Pieter Bruegel the Elder: The Magpie on the Gallows (1568)


(Hessisches Landesmuseum, Darmstadt, Germany)

A painting by the Flemish artist Pieter Bruegel the Elder (1525/30 – 1569). The painting shows a beautiful landscape with a gallows in the center. The gallows divides the painting in two parts. The right side shows quite view of a mountain, a river which leads to the sea and a watermill. the left side offers a more lively picture with a castle of a mountain, a village and peasants in the foreground. One man is playing on a bagpipe while other peasants are dancing. One peasant is seen defecating in the left corner. in the center is a gallows with a magpie on top of it and one sitting on a tree trunk, a cross is visible on the right of the gallows and a skull of a horse.
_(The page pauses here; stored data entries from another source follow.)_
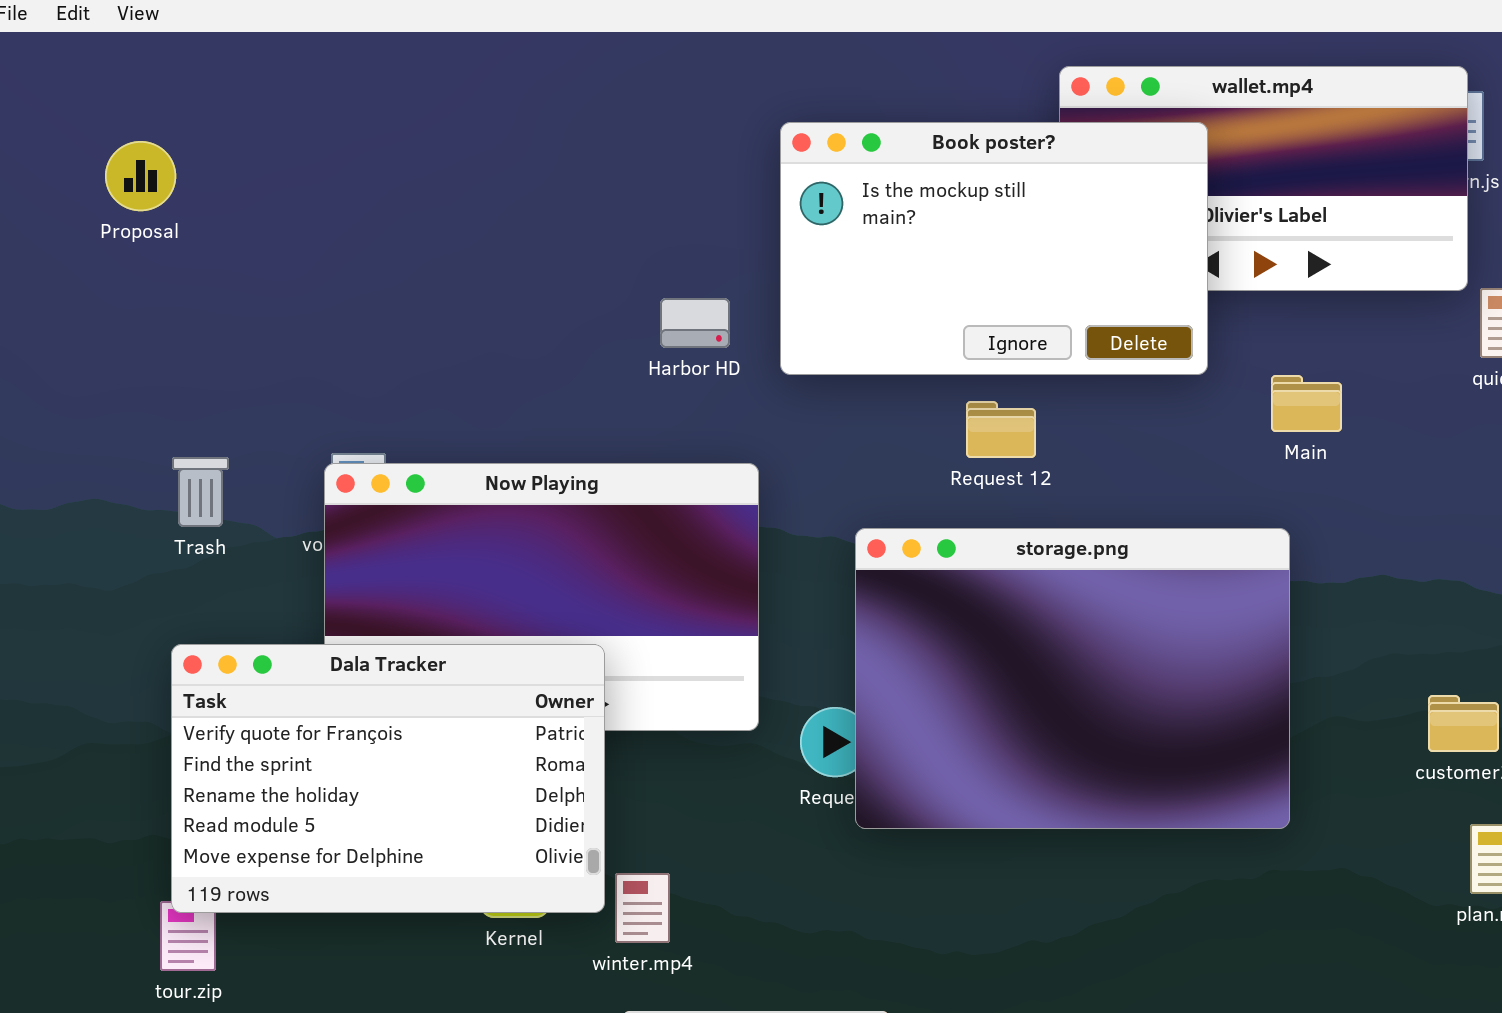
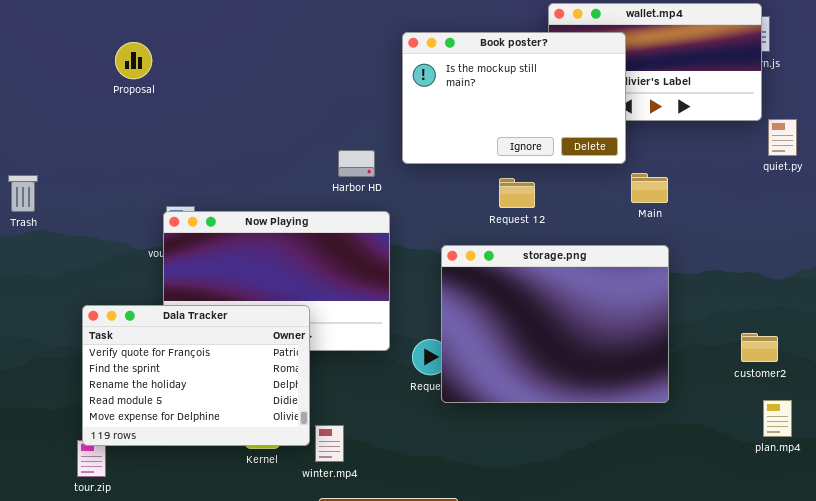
Proposal: [105,141,176,211] -> [115,42,152,79], moved
Harbor HD: [660,298,730,348] -> [338,150,375,177], moved
Main: [1271,375,1342,432] -> [631,173,668,203], moved
Trash: [172,457,229,527] -> [8,175,38,212], moved

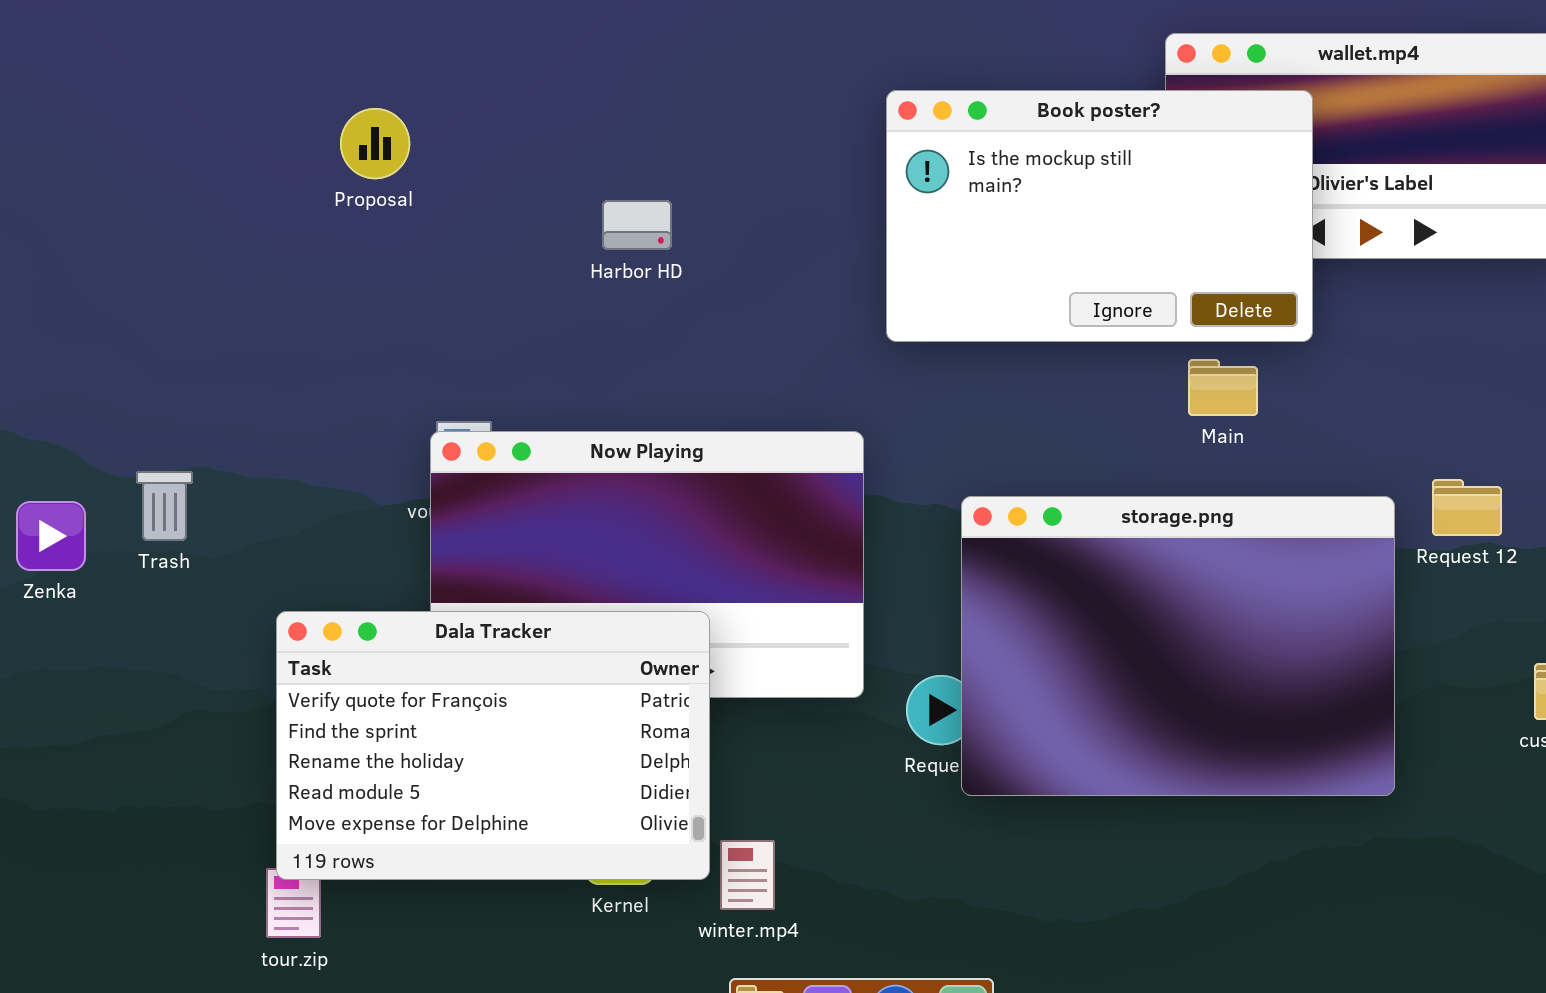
Harbor HD: [338,150,375,177] -> [602,200,672,250], moved
Main: [631,173,668,203] -> [1188,359,1258,416], moved
Trash: [8,175,38,212] -> [136,471,193,541], moved
Request 12: [499,178,535,208] -> [1432,479,1502,536], moved

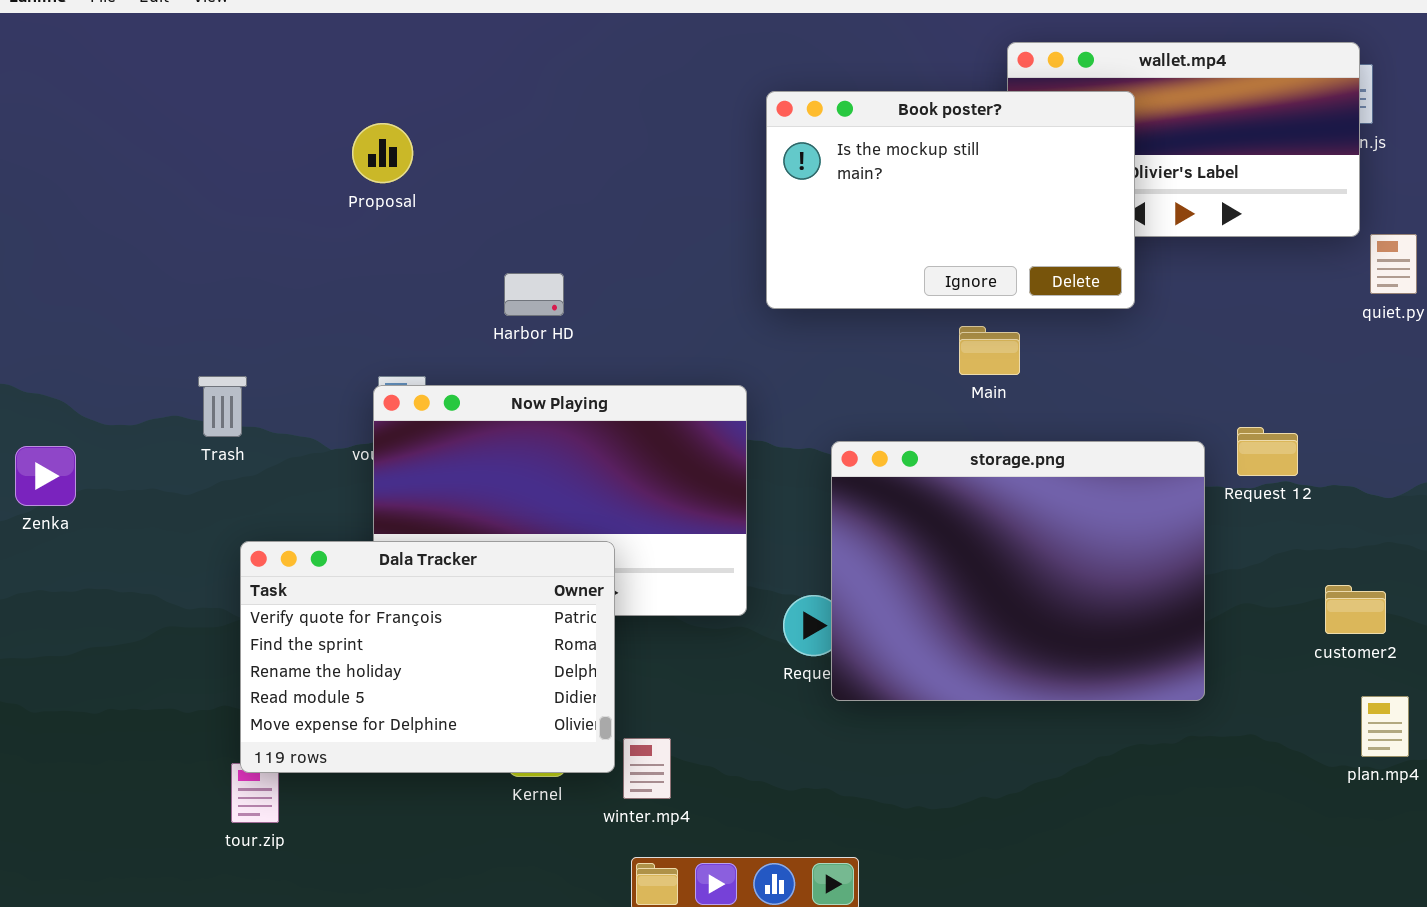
Proposal: [340,108,410,179] -> [352,123,413,183], moved
Harbor HD: [602,200,672,250] -> [504,273,564,316], moved
Main: [1188,359,1258,416] -> [959,326,1020,375], moved
Trash: [136,471,193,541] -> [198,376,247,437], moved

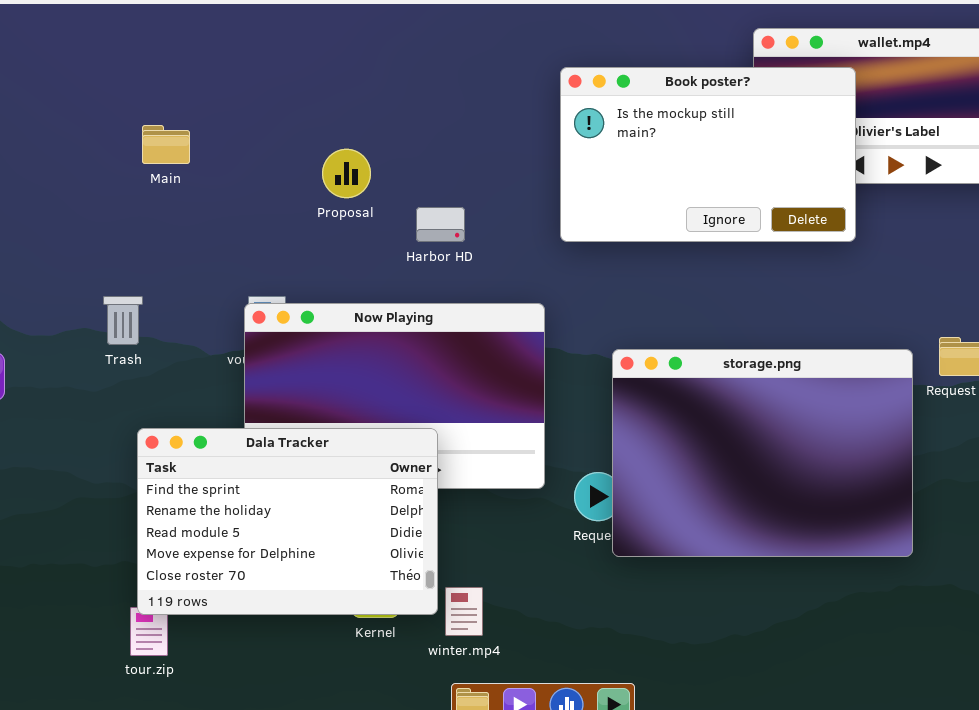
Proposal: [352,123,413,183] -> [322,149,371,198], moved
Harbor HD: [504,273,564,316] -> [416,207,465,242], moved
Main: [959,326,1020,375] -> [142,125,190,164], moved
Dala Tracker: [240,541,615,773] -> [137,428,438,615], scrolled down 1 row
The central theme of the painting is gossip. On the left side the people are living their lives and are fairly oblivious to the dangers in life (the dancing peasants refer to the Dutch proverb 'dancing on a volcano' meaning that someone is celebrating while there are great problems) and 1 peasant literally is 'shitting on the world'. Watching the peasants are the magpies (symbol of gossip). The ignorance of the peasants can have terrible consequences: gossip can lead to death (the gallows, the cross, the tree trunk or ' chopping block' and skull all refer to death). This is perhaps also a reference to the political situation the the Netherlands around 1568. The Dutch war of independence (1568-1648) was starting and the Spanish forces were searching for rebels in order to execute them. The right side and the watermill mean that ' life goes on'. This was perhaps the last painting Bruegel made, shortly after its completion he died and this painting is mentioned in his will - Bruegel left it to his wife. Painting from 1568.